_Stored dataset items:_
>>>>>
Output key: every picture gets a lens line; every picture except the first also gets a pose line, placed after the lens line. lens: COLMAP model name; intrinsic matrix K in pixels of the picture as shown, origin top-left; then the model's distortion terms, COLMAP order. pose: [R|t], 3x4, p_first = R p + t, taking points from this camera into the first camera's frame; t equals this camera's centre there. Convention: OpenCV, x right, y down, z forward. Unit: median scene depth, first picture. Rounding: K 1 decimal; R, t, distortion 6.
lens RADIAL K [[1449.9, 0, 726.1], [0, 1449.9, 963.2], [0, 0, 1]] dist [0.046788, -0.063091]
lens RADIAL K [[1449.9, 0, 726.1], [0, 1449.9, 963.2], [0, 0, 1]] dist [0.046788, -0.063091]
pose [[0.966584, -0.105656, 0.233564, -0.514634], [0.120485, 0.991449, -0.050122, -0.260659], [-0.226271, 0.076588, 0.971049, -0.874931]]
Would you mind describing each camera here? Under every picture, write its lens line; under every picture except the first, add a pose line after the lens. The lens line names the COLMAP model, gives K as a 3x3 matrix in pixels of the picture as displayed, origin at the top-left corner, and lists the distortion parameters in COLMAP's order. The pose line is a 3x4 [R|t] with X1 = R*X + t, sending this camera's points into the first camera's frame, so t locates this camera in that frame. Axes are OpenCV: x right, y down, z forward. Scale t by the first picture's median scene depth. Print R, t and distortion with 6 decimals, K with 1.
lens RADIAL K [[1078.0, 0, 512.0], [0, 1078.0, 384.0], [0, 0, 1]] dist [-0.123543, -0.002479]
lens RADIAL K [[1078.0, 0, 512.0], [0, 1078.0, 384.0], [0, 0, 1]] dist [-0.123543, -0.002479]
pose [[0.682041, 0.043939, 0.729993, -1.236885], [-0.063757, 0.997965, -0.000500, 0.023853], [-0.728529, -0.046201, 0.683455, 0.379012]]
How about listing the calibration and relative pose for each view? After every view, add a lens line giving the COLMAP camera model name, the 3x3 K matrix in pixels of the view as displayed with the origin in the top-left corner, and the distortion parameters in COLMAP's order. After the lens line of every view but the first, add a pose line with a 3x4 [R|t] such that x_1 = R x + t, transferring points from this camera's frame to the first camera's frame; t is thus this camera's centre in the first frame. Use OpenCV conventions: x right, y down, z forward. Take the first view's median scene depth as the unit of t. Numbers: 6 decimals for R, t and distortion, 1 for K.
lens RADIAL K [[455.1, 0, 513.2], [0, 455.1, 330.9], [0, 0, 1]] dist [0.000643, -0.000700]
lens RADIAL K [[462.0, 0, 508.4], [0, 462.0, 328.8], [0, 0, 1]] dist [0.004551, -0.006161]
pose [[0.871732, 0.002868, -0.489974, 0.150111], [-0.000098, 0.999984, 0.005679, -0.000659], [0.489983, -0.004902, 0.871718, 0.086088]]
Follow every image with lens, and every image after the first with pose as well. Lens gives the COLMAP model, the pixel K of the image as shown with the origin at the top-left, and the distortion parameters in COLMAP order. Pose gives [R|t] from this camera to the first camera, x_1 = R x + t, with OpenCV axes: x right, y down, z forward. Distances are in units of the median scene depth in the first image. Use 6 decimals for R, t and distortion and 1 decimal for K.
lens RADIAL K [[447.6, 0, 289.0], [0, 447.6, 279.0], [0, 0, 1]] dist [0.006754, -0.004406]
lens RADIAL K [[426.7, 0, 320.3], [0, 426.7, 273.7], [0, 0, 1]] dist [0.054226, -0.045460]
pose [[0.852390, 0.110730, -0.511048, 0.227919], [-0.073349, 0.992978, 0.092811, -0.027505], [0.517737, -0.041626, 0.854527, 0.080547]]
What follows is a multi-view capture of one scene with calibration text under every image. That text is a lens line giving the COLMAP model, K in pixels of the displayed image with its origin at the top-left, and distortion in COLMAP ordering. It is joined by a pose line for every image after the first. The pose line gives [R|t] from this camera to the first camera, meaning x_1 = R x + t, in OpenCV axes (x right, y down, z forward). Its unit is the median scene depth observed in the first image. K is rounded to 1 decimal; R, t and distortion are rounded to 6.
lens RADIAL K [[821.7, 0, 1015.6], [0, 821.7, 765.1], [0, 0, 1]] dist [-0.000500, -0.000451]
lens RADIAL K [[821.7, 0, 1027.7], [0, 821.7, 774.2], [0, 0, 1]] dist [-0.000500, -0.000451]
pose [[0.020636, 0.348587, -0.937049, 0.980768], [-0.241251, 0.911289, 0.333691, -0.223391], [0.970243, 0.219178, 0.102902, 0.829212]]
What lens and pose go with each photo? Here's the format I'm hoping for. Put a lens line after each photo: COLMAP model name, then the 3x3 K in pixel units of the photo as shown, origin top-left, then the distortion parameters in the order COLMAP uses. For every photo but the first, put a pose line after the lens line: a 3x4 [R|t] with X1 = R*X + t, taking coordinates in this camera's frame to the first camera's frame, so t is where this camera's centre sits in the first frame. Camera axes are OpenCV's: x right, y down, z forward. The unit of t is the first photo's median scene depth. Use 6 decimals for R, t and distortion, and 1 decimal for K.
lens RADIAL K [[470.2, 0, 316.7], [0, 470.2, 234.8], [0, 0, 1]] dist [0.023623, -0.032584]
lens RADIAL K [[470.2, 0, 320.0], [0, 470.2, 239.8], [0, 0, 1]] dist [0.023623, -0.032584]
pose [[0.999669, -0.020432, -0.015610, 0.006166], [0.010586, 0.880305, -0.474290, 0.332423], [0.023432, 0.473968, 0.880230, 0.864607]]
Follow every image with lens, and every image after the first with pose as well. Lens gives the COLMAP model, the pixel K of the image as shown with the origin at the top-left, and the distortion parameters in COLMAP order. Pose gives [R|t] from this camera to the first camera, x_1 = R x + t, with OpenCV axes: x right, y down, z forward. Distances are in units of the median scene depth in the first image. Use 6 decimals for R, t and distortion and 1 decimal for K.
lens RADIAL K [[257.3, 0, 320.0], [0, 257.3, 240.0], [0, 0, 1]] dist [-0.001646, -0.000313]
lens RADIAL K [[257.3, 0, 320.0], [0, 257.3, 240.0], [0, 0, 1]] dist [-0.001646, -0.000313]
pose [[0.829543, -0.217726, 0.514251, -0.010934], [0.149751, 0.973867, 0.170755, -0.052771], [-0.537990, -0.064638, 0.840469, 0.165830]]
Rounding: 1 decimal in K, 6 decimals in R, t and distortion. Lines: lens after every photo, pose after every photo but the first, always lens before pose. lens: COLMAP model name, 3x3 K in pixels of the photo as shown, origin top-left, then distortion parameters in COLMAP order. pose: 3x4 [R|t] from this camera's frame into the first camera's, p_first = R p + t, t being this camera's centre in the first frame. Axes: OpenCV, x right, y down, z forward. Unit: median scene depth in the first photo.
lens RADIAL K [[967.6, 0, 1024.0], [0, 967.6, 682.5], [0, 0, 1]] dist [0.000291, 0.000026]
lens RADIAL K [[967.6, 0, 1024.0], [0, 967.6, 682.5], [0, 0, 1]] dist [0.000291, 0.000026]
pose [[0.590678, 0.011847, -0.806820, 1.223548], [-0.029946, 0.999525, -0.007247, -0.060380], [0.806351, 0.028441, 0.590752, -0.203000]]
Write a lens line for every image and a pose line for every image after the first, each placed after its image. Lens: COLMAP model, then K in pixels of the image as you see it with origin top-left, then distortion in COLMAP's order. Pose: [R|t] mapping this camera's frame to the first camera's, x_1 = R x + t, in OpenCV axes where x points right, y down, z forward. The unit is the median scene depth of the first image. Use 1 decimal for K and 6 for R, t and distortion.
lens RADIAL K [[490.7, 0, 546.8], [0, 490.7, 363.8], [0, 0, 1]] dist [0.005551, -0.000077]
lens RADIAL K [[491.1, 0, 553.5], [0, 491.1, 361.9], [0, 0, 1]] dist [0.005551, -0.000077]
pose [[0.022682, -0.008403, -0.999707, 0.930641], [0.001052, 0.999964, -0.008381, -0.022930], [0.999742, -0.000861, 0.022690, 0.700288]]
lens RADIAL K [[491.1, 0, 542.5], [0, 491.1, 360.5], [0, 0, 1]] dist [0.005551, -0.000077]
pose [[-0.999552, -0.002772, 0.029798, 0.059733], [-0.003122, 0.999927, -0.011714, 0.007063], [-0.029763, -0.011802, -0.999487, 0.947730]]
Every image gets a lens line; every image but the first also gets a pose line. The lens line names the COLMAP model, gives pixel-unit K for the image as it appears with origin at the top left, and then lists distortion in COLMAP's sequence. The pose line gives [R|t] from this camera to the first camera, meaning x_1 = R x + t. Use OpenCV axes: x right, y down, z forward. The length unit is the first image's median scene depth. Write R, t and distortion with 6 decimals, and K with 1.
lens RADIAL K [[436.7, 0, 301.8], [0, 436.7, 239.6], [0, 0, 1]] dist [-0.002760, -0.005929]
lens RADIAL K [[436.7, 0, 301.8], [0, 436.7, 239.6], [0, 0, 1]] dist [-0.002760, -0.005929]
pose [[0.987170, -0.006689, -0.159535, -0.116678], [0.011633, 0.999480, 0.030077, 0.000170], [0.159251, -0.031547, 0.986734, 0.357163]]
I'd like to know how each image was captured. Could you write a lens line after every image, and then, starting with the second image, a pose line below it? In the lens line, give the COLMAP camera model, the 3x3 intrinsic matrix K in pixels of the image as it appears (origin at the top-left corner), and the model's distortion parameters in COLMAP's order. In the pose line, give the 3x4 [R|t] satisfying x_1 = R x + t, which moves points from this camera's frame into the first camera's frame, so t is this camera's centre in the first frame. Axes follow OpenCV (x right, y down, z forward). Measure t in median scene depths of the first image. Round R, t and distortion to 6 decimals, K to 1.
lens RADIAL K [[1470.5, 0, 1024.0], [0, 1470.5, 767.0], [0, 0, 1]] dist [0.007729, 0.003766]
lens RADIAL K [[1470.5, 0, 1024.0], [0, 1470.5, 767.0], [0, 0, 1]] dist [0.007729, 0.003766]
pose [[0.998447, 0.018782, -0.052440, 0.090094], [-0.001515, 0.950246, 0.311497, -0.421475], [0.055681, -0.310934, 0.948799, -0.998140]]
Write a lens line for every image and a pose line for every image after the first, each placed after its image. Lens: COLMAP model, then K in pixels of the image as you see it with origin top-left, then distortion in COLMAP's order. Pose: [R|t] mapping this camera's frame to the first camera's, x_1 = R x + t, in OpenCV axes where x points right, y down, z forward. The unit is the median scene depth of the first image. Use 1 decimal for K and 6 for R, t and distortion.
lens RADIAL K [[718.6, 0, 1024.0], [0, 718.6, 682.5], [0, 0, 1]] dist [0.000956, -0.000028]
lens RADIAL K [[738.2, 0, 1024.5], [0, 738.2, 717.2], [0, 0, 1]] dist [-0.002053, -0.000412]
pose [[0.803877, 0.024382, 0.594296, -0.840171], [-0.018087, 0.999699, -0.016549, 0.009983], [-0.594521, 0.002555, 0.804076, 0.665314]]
<<<<<
_Assigned task:_ Only the lines from the one containing "I'd like to" through the final line of the records above should be printed, exactly as they stand.

_Task response:_
I'd like to know how each image was captured. Could you write a lens line after every image, and then, starting with the second image, a pose line below it? In the lens line, give the COLMAP camera model, the 3x3 intrinsic matrix K in pixels of the image as it appears (origin at the top-left corner), and the model's distortion parameters in COLMAP's order. In the pose line, give the 3x4 [R|t] satisfying x_1 = R x + t, which moves points from this camera's frame into the first camera's frame, so t is this camera's centre in the first frame. Axes follow OpenCV (x right, y down, z forward). Measure t in median scene depths of the first image. Round R, t and distortion to 6 decimals, K to 1.
lens RADIAL K [[1470.5, 0, 1024.0], [0, 1470.5, 767.0], [0, 0, 1]] dist [0.007729, 0.003766]
lens RADIAL K [[1470.5, 0, 1024.0], [0, 1470.5, 767.0], [0, 0, 1]] dist [0.007729, 0.003766]
pose [[0.998447, 0.018782, -0.052440, 0.090094], [-0.001515, 0.950246, 0.311497, -0.421475], [0.055681, -0.310934, 0.948799, -0.998140]]
Write a lens line for every image and a pose line for every image after the first, each placed after its image. Lens: COLMAP model, then K in pixels of the image as you see it with origin top-left, then distortion in COLMAP's order. Pose: [R|t] mapping this camera's frame to the first camera's, x_1 = R x + t, in OpenCV axes where x points right, y down, z forward. The unit is the median scene depth of the first image. Use 1 decimal for K and 6 for R, t and distortion.
lens RADIAL K [[718.6, 0, 1024.0], [0, 718.6, 682.5], [0, 0, 1]] dist [0.000956, -0.000028]
lens RADIAL K [[738.2, 0, 1024.5], [0, 738.2, 717.2], [0, 0, 1]] dist [-0.002053, -0.000412]
pose [[0.803877, 0.024382, 0.594296, -0.840171], [-0.018087, 0.999699, -0.016549, 0.009983], [-0.594521, 0.002555, 0.804076, 0.665314]]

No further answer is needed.